ADAM10 Releases a Soluble Form of the GPNMB/Osteoactivin Extracellular Domain with Angiogenic Properties

Goodman Cancer Research Centre, McGill University, Montreal, Quebec, Canada.
PLoS ONE (Impact Factor: 3.53). 08/2010; 5(8):e12093. DOI: 10.1371/journal.pone.0012093
Source: PubMed

ABSTRACT Glycoprotein non-metastatic melanoma protein B (GPNMB)/Osteoactivin (OA) is a transmembrane protein expressed in approximately 40-75% of breast cancers. GPNMB/OA promotes the migration, invasion and metastasis of breast cancer cells; it is commonly expressed in basal/triple-negative breast tumors and is associated with shorter recurrence-free and overall survival times in patients with breast cancer. Thus, GPNMB/OA represents an attractive target for therapeutic intervention in breast cancer; however, little is known about the functions of GPNMB/OA within the primary tumor microenvironment.
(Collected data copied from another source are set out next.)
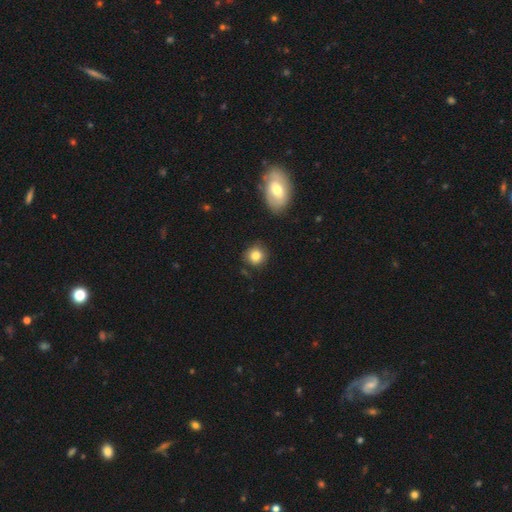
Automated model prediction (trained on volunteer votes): smooth-or-featured: smooth: 82% | star or artifact: 10% | featured or disk: 8%
  how-rounded: round: 89% | in between: 10% | cigar-shaped: 1%
  merging: none: 83% | minor disturbance: 12% | major disturbance: 3% | merger: 3%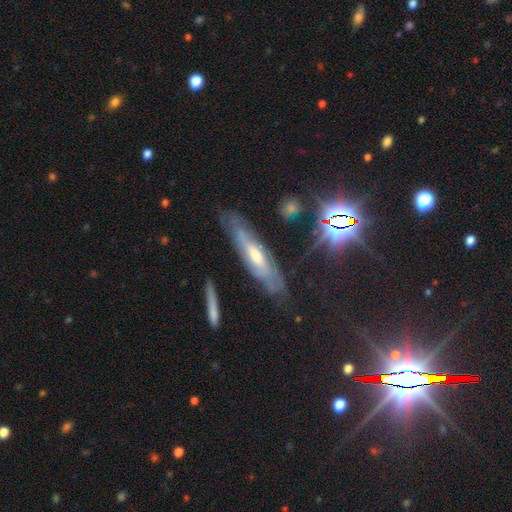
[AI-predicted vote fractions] featured or disk 64%, smooth 22%, star or artifact 14%. Down the decision tree: edge-on disk — yes (53%); merging — none (73%).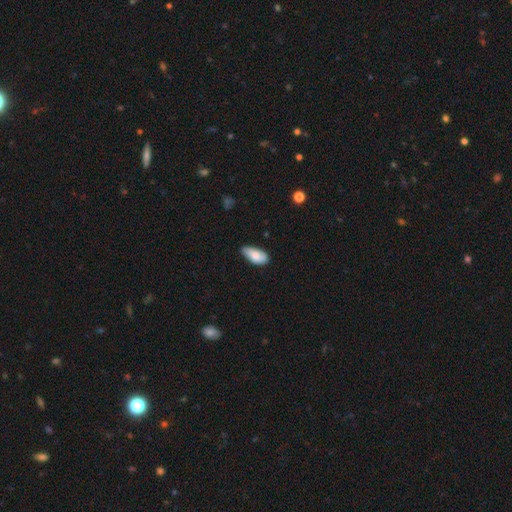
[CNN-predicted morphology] smooth-or-featured: smooth: 79% | featured or disk: 15% | star or artifact: 6%
  how-rounded: in between: 91% | cigar-shaped: 7% | round: 2%
  merging: none: 54% | minor disturbance: 38% | major disturbance: 5% | merger: 2%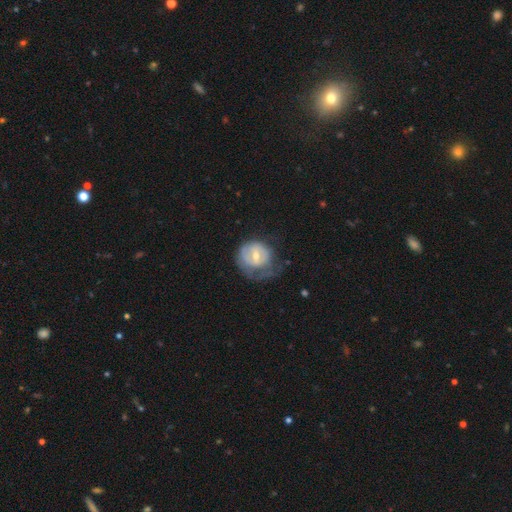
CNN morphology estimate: Smooth or featured? featured or disk (53%)
Edge-on disk? no (96%)
Bar? weak (51%)
Spiral arms? no (53%)
Bulge size? moderate (51%)
Merging? none (36%)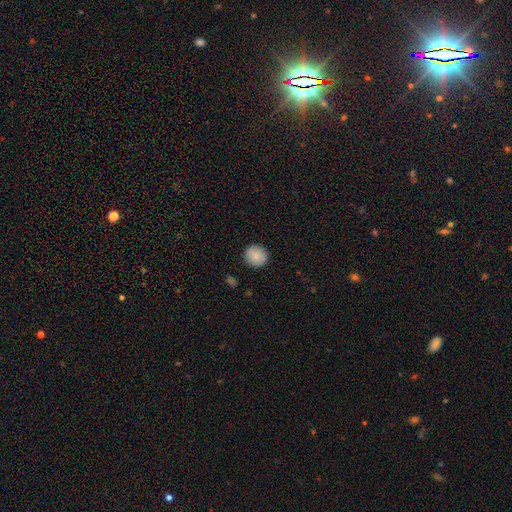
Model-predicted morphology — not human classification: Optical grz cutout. It shows a smooth galaxy with no disk features (89%) that is round (90%). Merging: none (90%).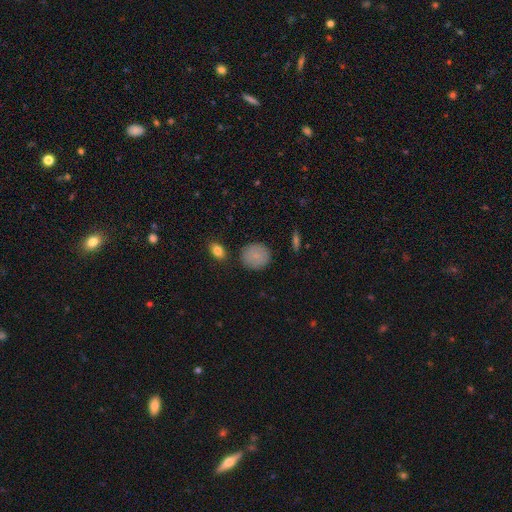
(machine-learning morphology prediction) Smooth or featured? Predicted: smooth (p=0.82). How rounded? Predicted: round (p=0.86). Merging? Predicted: none (p=0.85).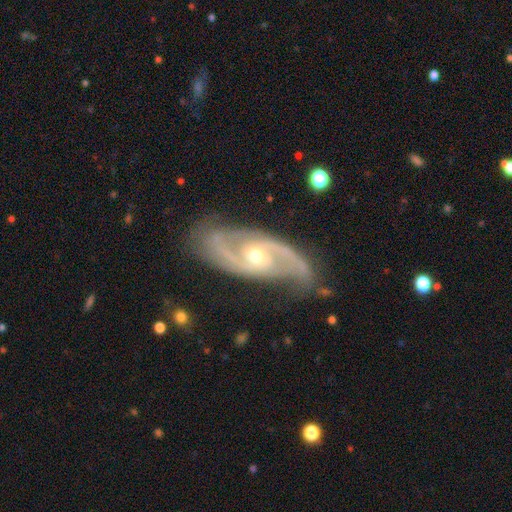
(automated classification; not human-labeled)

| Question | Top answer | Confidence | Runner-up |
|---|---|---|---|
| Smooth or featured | featured or disk | 91% | star or artifact (5%) |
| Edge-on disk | no | 95% | yes (5%) |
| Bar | no | 58% | weak (32%) |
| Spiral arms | yes | 98% | no (2%) |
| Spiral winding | medium | 53% | tight (30%) |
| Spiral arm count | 2 | 84% | 3 (6%) |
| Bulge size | small | 52% | moderate (45%) |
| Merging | none | 76% | minor disturbance (17%) |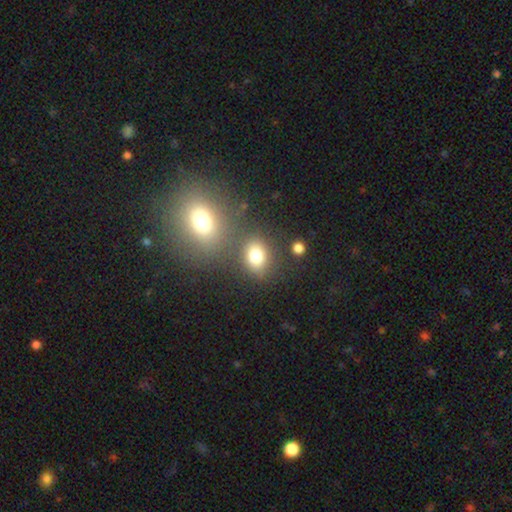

We have employed mouse and human breast cancer cells to investigate the effects of GPNMB/OA on tumor growth and angiogenesis. GPNMB/OA-expressing tumors display elevated endothelial recruitment and reduced apoptosis when compared to vector control-derived tumors. Primary human breast cancers characterized by high vascular density also display elevated levels of GPNMB/OA when compared to those with low vascular density. Using immunoblot and ELISA assays, we demonstrate the GPNMB/OA ectodomain is shed from the surface of breast cancer cells. Transient siRNA-mediated knockdown studies of known sheddases identified ADAM10 as the protease responsible for GPNMB/OA processing. Finally, we demonstrate that the shed extracellular domain (ECD) of GPNMB/OA can promote endothelial migration in vitro.
GPNMB/OA expression promotes tumor growth, which is associated with enhanced endothelial recruitment. We identify ADAM10 as a sheddase capable of releasing the GPNMB/OA ectodomain from the surface of breast cancer cells, which induces endothelial cell migration. Thus, ectodomain shedding may serve as a novel mechanism by which GPNMB/OA promotes angiogenesis in breast cancer.